My title matters not at the moment, but I will tell you what I am. I am an old book here on an old shelf. You might wonder about my history, but I cannot tell you. It’s one of those, “You had to be there” things.

You see, I can talk all day long about the warmth I felt when being read by the reader wrapped in a blanket by the fireplace. I could talk about the suspense I felt as the young reader one day read me on his bed with nothing but a flashlight under the covers, hoping that he would be able to reach the end before his parents came and took me from him.

I’d like to describe the adoration I felt when I was one day read to a whole room of young children, all sitting in their beds, leaning forward in anticipation. I remember visiting that room with children several times over the years, and there was always something that felt odd to me. The children sometimes changed.

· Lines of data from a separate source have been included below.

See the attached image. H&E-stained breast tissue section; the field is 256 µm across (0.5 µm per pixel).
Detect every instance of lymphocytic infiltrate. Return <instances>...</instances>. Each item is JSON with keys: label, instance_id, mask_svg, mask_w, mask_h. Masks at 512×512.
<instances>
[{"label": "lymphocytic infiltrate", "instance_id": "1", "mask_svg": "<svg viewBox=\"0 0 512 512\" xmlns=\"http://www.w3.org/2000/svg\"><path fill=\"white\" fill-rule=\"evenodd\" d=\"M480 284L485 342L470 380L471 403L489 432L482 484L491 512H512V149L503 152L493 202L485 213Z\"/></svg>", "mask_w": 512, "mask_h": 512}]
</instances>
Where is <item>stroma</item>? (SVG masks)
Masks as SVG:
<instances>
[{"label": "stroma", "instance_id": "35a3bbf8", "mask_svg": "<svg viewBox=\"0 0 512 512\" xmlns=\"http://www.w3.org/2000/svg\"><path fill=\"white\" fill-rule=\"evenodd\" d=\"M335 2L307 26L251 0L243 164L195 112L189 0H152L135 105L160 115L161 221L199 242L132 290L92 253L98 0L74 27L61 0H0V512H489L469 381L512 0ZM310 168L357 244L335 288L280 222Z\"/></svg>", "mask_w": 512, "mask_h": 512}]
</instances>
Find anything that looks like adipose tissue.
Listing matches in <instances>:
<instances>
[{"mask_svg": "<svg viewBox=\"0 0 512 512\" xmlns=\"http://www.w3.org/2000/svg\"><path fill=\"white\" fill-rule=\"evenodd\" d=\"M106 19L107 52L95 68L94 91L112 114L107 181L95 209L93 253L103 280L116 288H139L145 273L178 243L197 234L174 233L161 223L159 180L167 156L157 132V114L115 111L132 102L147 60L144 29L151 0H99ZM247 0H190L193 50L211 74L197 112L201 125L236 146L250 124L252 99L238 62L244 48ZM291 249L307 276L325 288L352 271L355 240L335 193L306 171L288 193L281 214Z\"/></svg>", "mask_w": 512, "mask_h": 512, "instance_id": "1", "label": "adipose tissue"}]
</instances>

A little girl with sad eyes occupied the bed where the boy who needed help to breathe had once stayed. Over time all but one had left, I never knew where they went.

The one who stayed all that time was a young adult by the time I came into her possession, my previous reader had decided to give me to her as a gift for leaving the room. I never knew what the room was, but I was glad when she left with me tucked under her arm. I could feel that she was happy too. My pages became so wonderfully worn in her care. She moved often and every night was a new place, but she always fell asleep with my binding open and my words in her mind.

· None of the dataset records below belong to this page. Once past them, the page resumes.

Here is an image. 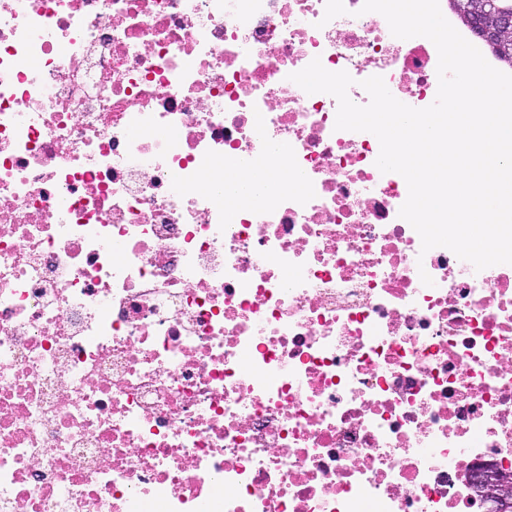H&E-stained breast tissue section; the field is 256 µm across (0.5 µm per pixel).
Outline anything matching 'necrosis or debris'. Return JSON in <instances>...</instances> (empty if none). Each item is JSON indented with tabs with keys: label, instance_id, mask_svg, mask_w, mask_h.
I'll return each instance as SVG.
<instances>
[{
	"label": "necrosis or debris",
	"instance_id": "necrosis-or-debris-1",
	"mask_svg": "<svg viewBox=\"0 0 512 512\" xmlns=\"http://www.w3.org/2000/svg\"><path fill=\"white\" fill-rule=\"evenodd\" d=\"M362 5L0 0V512H489L512 265L422 251L377 137L289 79L435 101ZM228 155L279 192L227 204Z\"/></svg>",
	"mask_w": 512,
	"mask_h": 512
}]
</instances>
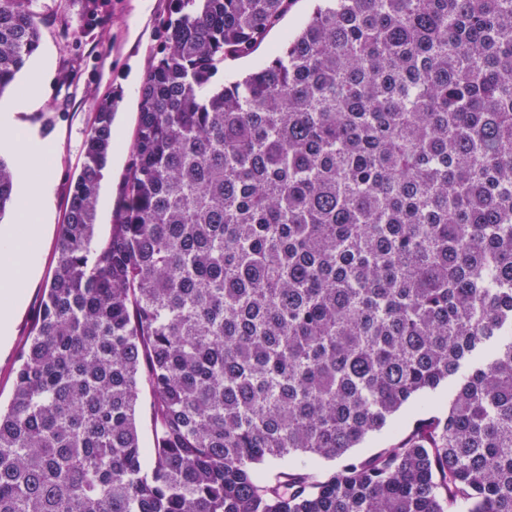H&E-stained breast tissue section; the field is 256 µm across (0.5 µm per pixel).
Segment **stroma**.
<instances>
[{
    "label": "stroma",
    "mask_w": 512,
    "mask_h": 512,
    "mask_svg": "<svg viewBox=\"0 0 512 512\" xmlns=\"http://www.w3.org/2000/svg\"><path fill=\"white\" fill-rule=\"evenodd\" d=\"M172 0H35L41 40L38 54H50L52 69L43 86L44 102L31 125L55 147L53 211L42 246L41 271L26 290V302L14 317L7 348L0 349V400L13 393L14 360L25 344L41 308L57 262V242L66 220L70 186L83 162V141L97 103L106 95L117 98L112 130L114 142L101 182L95 221L96 240H105L112 224L117 188L129 161V146L138 123L140 91L161 47L160 22ZM313 0H294L290 10L249 56L226 62L216 83L239 78L268 61L288 35L310 17ZM448 388L407 404L390 427L361 446L368 455L407 432L429 414L444 411Z\"/></svg>",
    "instance_id": "stroma-1"
}]
</instances>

I stayed with her for many years and she one day passed me on to another young child. I was sad to be separated from a reader who had cared so well for me, but I was also excited to meet this new one. This one though, exchanged me for a few small sheets of green paper and then I sat on a shelf, simultaneously surrounded by my kind and completely alone. I saw new potential readers almost every day, but for some reason they all passed me by.

A few pulled me out of the shelf to examine. Two readers even took me all the way to see the one with the green paper, but they always found some reason to leave me behind in that room of strangers who were my family. I did at one point reunite with an old friend who had been in the home of my reader by the fire. We were so ecstatic to meet again and shared all of our adventures in our time apart.

They actually went out to sea, on a boat with their reader. They said that the reader could walk all day and still not cover the whole length of the ship. Their reader had kept them in a very safe suitcase apparently, because one day that great big ship went into the water and never came out, a lot of things never came out. Neither did their reader; if only the reader could have been safe in a suitcase too.

My friend was found by some readers on a tiny boat and told me that they were the ones who sold my friend to the one with the green paper. I quickly realized that my friend still missed their reader so I made it my immediate mission to find someone who would be able to care for them well. That was a lot harder than I had originally anticipated though, because I am a book, and I have no ability to move, or speak, or do anything in any way aside from allowing myself to be read.

There was, though, a book down the shelf who often spoke of positive thinking, which was their subject. They would go on and on about how if you put a thought out into the universe, it will eventually come into reality. I then started thinking with all of my might about a reader who would love my friend as much as our old readers had. It was in this way that I started today, thinking about a good future for my friend when you, new reader, came in and picked me.

You took me all the way to the front and even brought me to your home. I saw your little reader, and I heard you promise to them that you would read to them from my pages tonight. I can’t wait, but I know I will have to because I’m just a book. All I can do is let you read me when you want to, and hope with everything I have that you’ll do so soon.